Published 10 October 2018, updated 11 October 2018:
The Commerce Commission said it would file civil proceedings in the Auckland High Court on Wednesday seeking financial penalties against electricity lines company Vector Ltd for breaching its network quality standards.
Vector said it was at fault – but believed the regime “no longer reflects reality” (see its response below).
Vector serves over half a million homes & businesses in the greater Auckland region and, as a regulated business, must comply with commission regulations regarding the maximum revenue it can collect and the minimum standards of quality it must deliver. Quality is measured in the duration & frequency of power outages.
The commission said: “As part of its compliance with the regulations, Vector reported that it had breached its quality standards in both the 2015 & 2016 financial years. The commission will file proceedings under the Commerce Act alleging Vector failed to adhere to good industry practice in some aspects of its network management, which resulted in increased outages over that period.
In particular, the commission considers Vector did not meet good industry practice with regard to aspects of its:
- overall governance of compliance with the quality standards – for example, underestimating the growing risk of non-compliance, and failing to have methods to predict & plan for the effects of increased traffic congestion
- asset lifecycle management practices
- approach to managing reliability, such as a consolidated & documented strategic reliability management plan, which would have helped to identify key issues & solution options
- vegetation management (cutting trees to avoid collisions with power lines), and
- management & supervision of arrangements with the field service providers whose crews undertake maintenance & fix faults on Vector’s network.

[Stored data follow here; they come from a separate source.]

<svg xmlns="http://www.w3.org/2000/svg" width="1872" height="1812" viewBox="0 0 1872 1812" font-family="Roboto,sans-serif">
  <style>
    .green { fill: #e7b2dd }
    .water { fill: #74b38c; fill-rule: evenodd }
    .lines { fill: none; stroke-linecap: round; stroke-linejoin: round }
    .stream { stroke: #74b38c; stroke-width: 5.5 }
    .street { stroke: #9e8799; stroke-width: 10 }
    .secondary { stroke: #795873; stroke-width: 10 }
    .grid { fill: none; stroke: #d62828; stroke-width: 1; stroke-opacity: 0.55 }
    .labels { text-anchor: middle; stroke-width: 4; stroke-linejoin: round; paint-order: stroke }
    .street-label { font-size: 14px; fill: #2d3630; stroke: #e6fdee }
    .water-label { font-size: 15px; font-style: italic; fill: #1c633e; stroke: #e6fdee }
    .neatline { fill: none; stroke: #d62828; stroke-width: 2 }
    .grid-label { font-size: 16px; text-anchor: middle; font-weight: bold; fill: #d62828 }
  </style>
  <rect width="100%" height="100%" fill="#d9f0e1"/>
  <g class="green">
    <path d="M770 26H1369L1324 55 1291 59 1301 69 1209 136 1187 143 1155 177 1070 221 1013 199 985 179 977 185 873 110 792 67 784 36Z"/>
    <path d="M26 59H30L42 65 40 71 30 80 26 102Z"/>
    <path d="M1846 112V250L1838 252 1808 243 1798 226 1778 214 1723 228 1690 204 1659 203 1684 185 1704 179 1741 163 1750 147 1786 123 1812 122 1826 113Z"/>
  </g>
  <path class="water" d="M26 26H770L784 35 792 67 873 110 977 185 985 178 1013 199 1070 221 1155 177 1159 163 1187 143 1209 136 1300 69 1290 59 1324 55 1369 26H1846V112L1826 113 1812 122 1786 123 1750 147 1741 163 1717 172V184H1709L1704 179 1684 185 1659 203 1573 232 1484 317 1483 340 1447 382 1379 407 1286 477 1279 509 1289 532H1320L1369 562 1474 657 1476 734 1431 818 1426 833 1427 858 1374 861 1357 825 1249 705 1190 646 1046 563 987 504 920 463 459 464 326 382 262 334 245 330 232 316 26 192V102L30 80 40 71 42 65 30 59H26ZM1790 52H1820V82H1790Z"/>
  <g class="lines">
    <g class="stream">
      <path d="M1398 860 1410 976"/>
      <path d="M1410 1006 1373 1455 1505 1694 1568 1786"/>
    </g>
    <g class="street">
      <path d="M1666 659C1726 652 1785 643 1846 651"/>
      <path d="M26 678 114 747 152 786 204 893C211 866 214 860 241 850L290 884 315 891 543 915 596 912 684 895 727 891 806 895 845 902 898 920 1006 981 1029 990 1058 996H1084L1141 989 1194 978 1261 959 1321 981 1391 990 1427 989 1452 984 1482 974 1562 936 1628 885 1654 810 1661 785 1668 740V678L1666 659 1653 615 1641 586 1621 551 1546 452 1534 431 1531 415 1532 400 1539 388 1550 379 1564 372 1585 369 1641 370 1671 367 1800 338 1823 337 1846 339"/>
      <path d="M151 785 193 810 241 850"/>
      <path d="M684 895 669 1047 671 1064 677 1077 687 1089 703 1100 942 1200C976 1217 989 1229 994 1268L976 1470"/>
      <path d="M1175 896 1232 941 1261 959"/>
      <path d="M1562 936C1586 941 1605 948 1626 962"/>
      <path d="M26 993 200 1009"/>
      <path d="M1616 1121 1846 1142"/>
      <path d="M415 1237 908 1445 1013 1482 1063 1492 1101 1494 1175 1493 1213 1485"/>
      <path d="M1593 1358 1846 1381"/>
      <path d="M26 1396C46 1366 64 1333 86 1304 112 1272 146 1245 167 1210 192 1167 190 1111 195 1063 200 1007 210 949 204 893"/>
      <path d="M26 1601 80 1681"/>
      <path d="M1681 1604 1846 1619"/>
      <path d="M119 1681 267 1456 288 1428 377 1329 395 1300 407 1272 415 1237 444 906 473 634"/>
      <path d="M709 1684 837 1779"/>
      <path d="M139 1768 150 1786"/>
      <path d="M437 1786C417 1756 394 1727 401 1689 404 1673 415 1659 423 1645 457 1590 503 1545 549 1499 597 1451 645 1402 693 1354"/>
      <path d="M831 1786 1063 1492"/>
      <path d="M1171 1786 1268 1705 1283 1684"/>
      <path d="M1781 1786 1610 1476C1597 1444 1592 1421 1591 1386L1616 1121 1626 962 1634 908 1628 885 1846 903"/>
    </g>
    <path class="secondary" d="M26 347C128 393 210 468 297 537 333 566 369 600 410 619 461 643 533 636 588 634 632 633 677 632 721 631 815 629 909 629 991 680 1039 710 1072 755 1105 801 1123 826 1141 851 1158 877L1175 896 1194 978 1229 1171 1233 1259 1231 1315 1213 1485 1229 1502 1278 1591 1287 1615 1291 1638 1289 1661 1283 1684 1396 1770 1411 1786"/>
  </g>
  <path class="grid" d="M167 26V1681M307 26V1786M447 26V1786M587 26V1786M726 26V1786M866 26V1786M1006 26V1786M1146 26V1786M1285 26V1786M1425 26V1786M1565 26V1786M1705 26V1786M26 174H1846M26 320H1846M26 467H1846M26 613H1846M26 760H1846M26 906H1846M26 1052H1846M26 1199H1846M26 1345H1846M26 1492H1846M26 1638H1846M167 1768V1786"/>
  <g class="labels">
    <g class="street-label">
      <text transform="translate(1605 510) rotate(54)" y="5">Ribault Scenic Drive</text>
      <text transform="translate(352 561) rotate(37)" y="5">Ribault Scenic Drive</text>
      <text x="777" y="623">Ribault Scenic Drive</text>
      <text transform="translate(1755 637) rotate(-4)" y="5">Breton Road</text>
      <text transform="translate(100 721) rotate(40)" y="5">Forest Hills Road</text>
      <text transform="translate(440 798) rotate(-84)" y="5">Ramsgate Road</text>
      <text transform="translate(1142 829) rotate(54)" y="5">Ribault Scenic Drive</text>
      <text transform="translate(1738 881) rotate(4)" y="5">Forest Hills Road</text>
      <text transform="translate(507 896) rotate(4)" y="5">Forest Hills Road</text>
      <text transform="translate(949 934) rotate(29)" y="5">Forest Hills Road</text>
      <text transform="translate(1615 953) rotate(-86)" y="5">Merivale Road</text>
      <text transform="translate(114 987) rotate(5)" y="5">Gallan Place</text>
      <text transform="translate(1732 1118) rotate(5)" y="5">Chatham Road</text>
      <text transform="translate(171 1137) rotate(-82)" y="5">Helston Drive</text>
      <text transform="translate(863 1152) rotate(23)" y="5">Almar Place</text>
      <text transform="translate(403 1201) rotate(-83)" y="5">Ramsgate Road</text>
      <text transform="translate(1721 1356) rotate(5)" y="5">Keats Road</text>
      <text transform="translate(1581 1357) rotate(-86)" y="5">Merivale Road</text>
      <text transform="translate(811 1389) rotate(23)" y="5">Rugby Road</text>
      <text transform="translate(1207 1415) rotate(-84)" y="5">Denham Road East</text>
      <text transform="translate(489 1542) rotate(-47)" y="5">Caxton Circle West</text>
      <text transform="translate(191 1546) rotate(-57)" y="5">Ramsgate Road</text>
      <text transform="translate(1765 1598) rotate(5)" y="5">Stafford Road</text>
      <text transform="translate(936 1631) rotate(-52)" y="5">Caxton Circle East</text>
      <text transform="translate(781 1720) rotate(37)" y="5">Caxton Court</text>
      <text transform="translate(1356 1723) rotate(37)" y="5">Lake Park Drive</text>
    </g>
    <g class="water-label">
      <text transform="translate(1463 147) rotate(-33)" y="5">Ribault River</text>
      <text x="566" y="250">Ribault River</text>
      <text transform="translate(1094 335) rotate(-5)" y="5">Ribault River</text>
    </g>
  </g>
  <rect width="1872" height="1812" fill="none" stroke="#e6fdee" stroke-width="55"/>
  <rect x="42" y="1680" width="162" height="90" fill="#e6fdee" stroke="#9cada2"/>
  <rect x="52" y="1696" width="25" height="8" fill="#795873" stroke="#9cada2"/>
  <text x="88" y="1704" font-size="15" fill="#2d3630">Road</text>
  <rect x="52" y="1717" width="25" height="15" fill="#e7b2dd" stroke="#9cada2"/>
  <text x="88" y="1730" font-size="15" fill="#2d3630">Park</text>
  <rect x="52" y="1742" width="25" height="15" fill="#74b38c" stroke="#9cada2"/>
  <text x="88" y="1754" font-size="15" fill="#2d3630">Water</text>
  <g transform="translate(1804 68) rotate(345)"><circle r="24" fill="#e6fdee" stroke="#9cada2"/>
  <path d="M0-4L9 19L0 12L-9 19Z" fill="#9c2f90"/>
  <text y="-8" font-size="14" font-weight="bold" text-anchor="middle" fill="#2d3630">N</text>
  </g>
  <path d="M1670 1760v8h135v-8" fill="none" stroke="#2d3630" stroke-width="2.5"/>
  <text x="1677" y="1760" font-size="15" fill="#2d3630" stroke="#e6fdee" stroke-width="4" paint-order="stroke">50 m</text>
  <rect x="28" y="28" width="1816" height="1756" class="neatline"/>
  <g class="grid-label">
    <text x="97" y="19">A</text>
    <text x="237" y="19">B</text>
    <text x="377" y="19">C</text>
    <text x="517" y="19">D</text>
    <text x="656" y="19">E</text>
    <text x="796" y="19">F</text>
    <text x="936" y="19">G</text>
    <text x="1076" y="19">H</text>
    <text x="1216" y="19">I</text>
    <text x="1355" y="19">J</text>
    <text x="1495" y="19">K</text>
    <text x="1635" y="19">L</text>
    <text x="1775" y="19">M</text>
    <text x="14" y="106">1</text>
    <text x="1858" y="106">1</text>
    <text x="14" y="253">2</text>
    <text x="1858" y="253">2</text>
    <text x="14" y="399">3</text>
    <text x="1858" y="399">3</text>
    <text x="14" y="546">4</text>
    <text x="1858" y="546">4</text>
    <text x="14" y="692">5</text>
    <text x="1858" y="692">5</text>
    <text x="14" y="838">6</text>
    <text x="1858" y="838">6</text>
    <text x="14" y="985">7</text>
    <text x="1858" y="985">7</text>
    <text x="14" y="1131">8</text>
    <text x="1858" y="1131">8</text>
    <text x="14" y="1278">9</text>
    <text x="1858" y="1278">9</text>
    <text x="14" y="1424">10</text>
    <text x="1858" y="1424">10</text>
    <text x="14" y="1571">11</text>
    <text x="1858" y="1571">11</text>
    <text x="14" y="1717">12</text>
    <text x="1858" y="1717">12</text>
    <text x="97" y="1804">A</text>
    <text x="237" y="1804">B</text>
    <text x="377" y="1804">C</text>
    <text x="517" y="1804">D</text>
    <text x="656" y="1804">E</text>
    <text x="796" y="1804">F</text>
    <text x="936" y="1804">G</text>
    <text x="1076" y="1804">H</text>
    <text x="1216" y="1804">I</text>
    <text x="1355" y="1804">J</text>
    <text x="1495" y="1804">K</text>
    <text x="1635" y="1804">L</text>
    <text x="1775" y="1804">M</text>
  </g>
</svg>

The commission said Vector had co-operated with its investigation and confirmed it wouldn’t contest the proceedings. It has also reported further breaches of its quality standards for 2017 & 2018 that are subject to a separate investigation.
The maximum financial penalty that can be imposed on an electricity lines business for a breach of its price-quality path is $5 million per act or omission. If the court imposes a penalty, section 87A of the Commerce Act allows the commission, or any person who has suffered loss or damage as a result of the breach, to bring a further claim for compensation against the electricity lines company within 12 months of the penalty.
Vector admits erring, but says regime “no longer reflects reality”
Vector acknowledged yesterday it was agreeing to a settlement with the Commerce Commission, following breaches of an electricity network quality standard in 2015 & 2016.
The company said details of the settlement would be heard at a penalty hearing to take place “in due course”.
The company’s chief network officer, Andre Botha, added that Vector believed the quality control regime “no longer reflects reality”.
Like other lines companies, Vector’s prices and service quality are regulated by the Commission using a price-quality path, which means Vector is required to meet certain network quality standards, relative to its own historical performance, and is limited in the amount of revenue it can earn.
Vector’s chief network officer, Andre Botha, said one of the Commerce Commission’s quality standards was the average duration in minutes of network interruptions. The commission found Vector breached this quality standard by 51 minutes in the 2015 regulatory year and 13 minutes in the 2016 regulatory year.
“Vector has noted to the commission the circumstances that it believes contributed to its breach of the service quality standards in 2015 & 2016. These conditions included increased storm frequency & other weather-related impacts, increases in Auckland’s traffic congestion, which have slowed travel times and can prevent maintenance crews from reaching network faults in a timely fashion, and Vector’s decision to prioritise safety of its people by introducing a best-practice policy to avoid working on live lines wherever possible, which can lead to extended outages.
“We understand the disruption these breaches have caused for some Aucklanders and we have been working hard on a range of measures to reduce the impact. However, we also believe the existing regime for quality control no longer reflects the reality of the changed operating environment, particularly in Auckland, and meeting these legacy quality standards will remain a significant challenge for ourselves & others in the industry.
“It is pleasing that we have been able to table these concerns with the Commerce Commission directly and we will continue to work constructively with them to determine new quality standards that will take effect on 1 April 2020 following the next regulatory reset process.”
Attribution: Commission & Vector releases.